Radio Perry argues that the trial court erred in not granting its request for a continuing injunction (although the trial court subsequently did grant its request for an injunction pending appeal). The trial court based its ruling on its conclusion that, “even if ‘rescission’ were authorized under the facts alleged in the Complaint, any such rescission of the [contract] would not give [the trial court] authority to order Cox to keep Radio Perry on its system.” The trial court reasoned that the injunctive relief sought by Radio Perry would require the trial court to interpret federal “must carry” regulations, something outside the trial court's jurisdiction.
The trial court, however, has the jurisdiction to continue the injunction prohibiting the enforcement of the contract provision allowing Cox to terminate carriage while the parties litigate the declaratory judgment action concerning the contract's validity. Such a ruling would not require the trial court to determine the impact of rescission on Radio Perry's “must carry” or “retransmission consent” status. To the contrary, as the FCC made clear, matters regarding the contract's validity and the enforcement of its terms fell outside of the FCC's purview. Accordingly, we vacate that portion of the order denying the continuing injunctive relief and remand the case for the trial court to determine whether such relief is appropriate, in light of our opinion.

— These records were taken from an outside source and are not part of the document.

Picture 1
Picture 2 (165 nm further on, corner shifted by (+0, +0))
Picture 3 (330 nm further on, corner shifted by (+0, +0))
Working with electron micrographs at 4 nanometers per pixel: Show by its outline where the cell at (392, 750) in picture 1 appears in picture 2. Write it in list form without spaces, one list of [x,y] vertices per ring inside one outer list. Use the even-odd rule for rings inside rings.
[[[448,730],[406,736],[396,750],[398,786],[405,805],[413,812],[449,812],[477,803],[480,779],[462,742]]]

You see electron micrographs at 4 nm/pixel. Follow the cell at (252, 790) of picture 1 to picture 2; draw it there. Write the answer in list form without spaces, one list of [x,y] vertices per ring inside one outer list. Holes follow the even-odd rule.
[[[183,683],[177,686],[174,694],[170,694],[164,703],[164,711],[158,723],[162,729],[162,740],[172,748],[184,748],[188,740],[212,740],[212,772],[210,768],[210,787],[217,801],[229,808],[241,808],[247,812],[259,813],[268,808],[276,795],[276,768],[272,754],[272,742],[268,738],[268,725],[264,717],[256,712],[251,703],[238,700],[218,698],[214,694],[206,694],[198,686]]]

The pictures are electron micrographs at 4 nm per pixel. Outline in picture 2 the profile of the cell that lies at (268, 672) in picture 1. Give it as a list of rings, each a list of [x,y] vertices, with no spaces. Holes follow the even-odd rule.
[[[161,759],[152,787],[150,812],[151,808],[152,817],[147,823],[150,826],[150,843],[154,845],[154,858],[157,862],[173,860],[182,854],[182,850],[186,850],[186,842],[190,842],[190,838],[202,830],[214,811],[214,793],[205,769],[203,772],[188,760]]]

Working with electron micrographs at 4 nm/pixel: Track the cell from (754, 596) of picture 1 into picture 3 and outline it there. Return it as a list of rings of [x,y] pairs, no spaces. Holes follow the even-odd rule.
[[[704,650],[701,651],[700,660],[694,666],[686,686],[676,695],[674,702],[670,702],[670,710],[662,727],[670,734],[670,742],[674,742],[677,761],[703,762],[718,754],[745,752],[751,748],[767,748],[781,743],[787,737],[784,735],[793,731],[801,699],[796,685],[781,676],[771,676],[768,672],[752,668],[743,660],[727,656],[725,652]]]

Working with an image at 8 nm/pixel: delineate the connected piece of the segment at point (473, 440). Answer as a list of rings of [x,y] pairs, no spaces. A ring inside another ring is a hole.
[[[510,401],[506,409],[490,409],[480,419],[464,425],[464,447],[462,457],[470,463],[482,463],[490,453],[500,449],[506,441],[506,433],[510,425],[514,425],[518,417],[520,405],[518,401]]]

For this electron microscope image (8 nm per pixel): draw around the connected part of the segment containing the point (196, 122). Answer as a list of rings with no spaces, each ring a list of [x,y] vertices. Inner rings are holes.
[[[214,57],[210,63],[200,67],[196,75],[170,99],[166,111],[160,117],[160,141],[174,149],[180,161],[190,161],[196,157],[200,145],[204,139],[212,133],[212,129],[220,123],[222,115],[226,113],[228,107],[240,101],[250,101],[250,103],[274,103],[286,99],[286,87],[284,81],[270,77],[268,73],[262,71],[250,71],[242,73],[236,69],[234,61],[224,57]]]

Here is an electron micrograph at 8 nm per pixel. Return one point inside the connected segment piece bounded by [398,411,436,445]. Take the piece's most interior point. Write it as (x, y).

Judgment vacated in part and reversed in part, and case remanded.
The majority reverses the trial court's order dismissing Radio Perry's complaint for declaratory judgment, concluding that Radio Perry could introduce evidence within the framework of the complaint sufficient to support its claim for rescission under OCGA § 13–4–62. Because I do not believe that Radio Perry made a timely attempt to rescind the contract, I respectfully dissent.
1. “ ‘A breach of a contract as to a matter so substantial and fundamental as to defeat the object of the contract may authorize a rescission of the contract by the opposite party.’ “1 “As a general rule, rescission must occur prior to, and as a condition precedent to, the bringing of an action; it is too late to claim rescission by asserting it for the first time in the pleadings.”2
The September 23, 2011 letter from Radio Perry to Cox specifically stated that it “[was] intended as formal notice of termination of the [contract]” based on Cox's substantial and material breach thereof.3 The letter further states that
you are notified that based upon [your] material and substantial breaches ․ Radio Perry takes the position that the contract referred to above is terminated and at an end. See Mayor & City of Douglasville v. Hildebrand.4 We do not believe that it is necessary to offer to restore the parties to their original position since we are terminating a contract. However, we also reserve our right to damages and these will more than offset any claims of “restoration.”5
Radio Perry unequivocally and explicitly stated that the letter was intended to operate as a termination, and at no point does the letter even mention rescission.6 Further, Radio Perry cites therein to Mayor & City of Douglasville, a case which recognizes the distinction between terminating a contract that has been substantially performed, as had the contract at issue in this case, and rescission.7 Therefore, Radio Perry's argument that it can pursue a claim for rescission fails, and I would affirm the trial court's order granting Cox's motion to dismiss.
2. Because I would affirm the trial court's dismissal of Radio Perry's complaint, I would also affirm the denial of Radio Perry's request for a continuing injunction.
I am authorized to state that Judge Branch joins in this dissent.
1. Mayor & City of Douglasville v. Hildebrand, 175 Ga.App. 434, 436(1) (333 S.E.2d 674) (1985) (physical precedent only).
2. Wender & Roberts, Inc. v. Wender, 238 Ga.App. 355, 361(5) (518 S.E.2d 154) (1999).
3. (Emphasis supplied.)
4. 175 Ga.App. at 436(1).
5. (Emphasis supplied.)
6. See Southern Prestige Homes, Inc. v. Moscoso, 243 Ga.App. 412, 416–417(4) (532 S.E.2d 122) (2000) (holding that a letter stating that parties “have agreed to terminate the contract ․ cannot be said, as a matter of law, to be a unilateral recission”).
7. Mayor & City of Douglasville, 175 Ga.App. at 436(1), n. 2.
PHIPPS, C. J., BARNES, P. J., ELLINGTON, P. J., and BOGGS, J., concur. DOYLE, P. J., and BRANCH, J., dissent.